## Problem requirements
Go through the records below and copy out every line holding "Jeans".

## Dataset
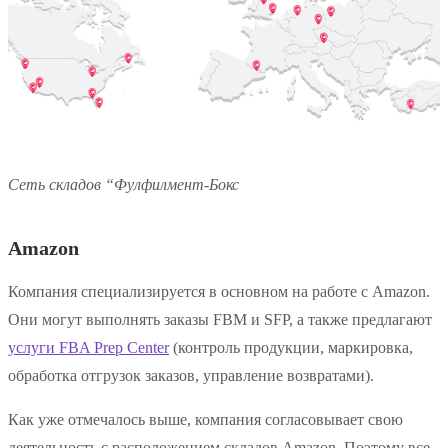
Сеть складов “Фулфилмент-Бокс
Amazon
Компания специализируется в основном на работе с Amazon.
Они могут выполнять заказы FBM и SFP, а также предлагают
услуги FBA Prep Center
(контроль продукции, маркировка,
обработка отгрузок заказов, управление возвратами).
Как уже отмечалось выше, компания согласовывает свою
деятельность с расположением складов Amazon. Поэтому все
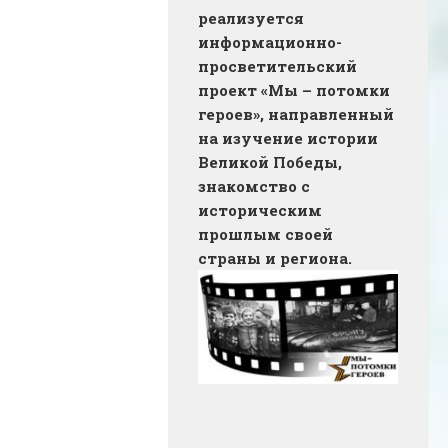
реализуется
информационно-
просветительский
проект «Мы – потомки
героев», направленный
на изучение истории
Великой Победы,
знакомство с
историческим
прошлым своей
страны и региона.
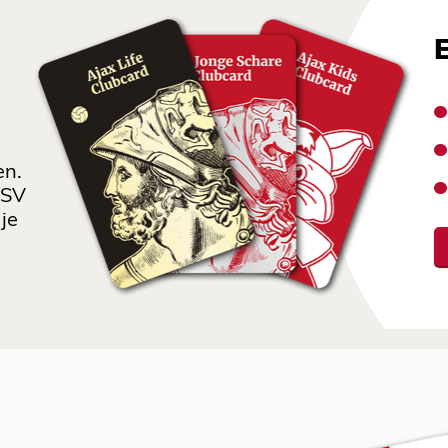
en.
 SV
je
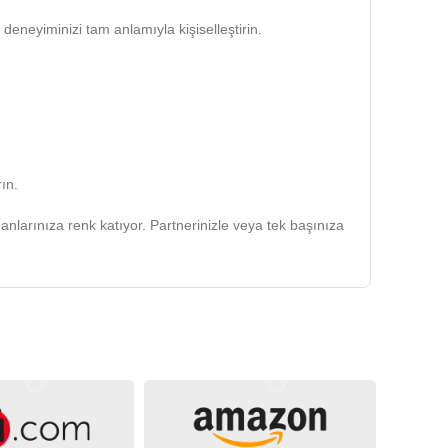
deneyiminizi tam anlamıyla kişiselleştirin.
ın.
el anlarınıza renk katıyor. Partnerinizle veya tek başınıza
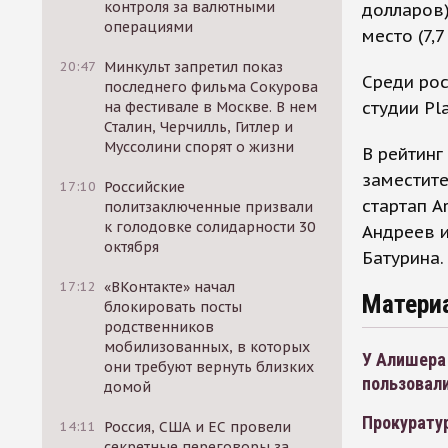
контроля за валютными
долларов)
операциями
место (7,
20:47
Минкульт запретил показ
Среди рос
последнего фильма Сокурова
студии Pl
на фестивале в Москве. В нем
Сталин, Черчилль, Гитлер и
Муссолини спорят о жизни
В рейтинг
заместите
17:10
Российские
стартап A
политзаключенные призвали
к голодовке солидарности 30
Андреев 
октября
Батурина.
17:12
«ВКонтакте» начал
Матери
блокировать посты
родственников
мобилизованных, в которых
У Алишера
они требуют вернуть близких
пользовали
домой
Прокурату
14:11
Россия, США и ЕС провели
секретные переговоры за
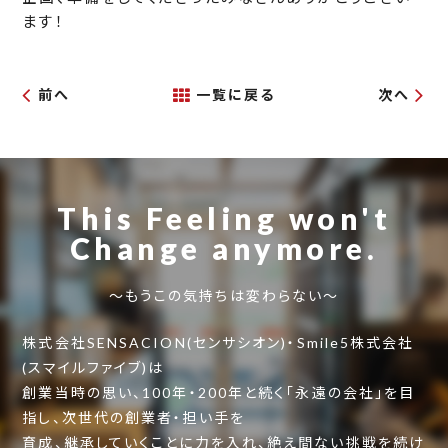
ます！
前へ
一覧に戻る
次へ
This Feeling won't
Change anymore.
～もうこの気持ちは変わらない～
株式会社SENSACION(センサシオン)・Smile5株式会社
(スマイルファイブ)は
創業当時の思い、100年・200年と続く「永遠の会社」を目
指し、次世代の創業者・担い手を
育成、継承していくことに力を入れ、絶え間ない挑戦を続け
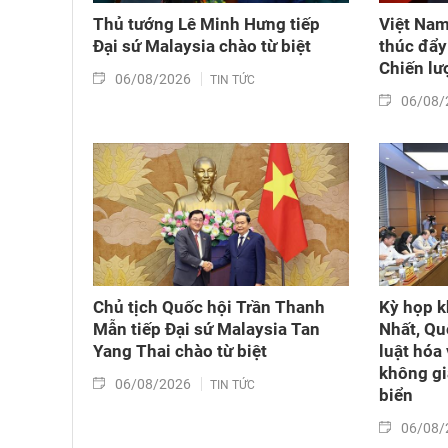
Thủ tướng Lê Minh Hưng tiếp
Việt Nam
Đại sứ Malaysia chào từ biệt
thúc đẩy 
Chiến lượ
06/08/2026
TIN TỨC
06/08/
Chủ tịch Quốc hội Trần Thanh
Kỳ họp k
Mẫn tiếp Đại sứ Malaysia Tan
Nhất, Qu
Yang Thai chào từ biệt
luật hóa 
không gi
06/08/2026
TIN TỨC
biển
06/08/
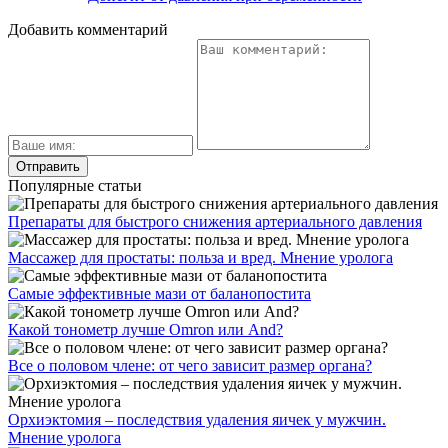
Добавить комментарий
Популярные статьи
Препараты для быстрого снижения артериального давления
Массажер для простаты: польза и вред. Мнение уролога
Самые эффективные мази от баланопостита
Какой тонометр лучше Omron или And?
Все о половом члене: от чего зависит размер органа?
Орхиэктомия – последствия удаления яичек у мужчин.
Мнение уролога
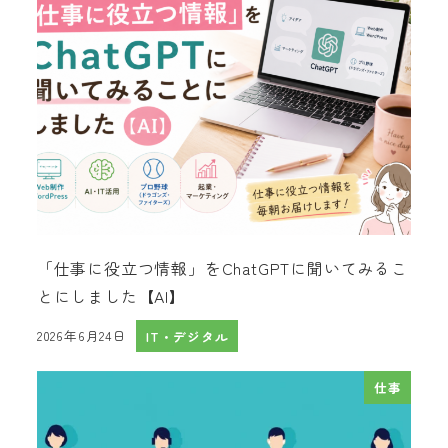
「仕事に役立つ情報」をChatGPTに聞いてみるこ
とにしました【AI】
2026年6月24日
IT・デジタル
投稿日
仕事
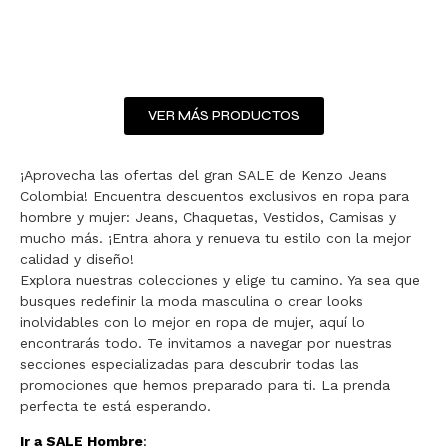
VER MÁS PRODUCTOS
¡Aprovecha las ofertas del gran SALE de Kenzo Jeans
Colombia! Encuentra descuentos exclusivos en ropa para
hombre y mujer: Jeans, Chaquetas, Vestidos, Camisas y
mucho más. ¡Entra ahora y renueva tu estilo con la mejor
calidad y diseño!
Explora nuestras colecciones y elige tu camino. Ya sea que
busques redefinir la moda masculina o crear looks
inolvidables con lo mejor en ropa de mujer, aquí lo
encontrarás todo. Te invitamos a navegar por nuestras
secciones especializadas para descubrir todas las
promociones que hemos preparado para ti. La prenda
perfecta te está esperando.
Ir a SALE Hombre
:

## Expected answer
¡Aprovecha las ofertas del gran SALE de Kenzo Jeans
hombre y mujer: Jeans, Chaquetas, Vestidos, Camisas y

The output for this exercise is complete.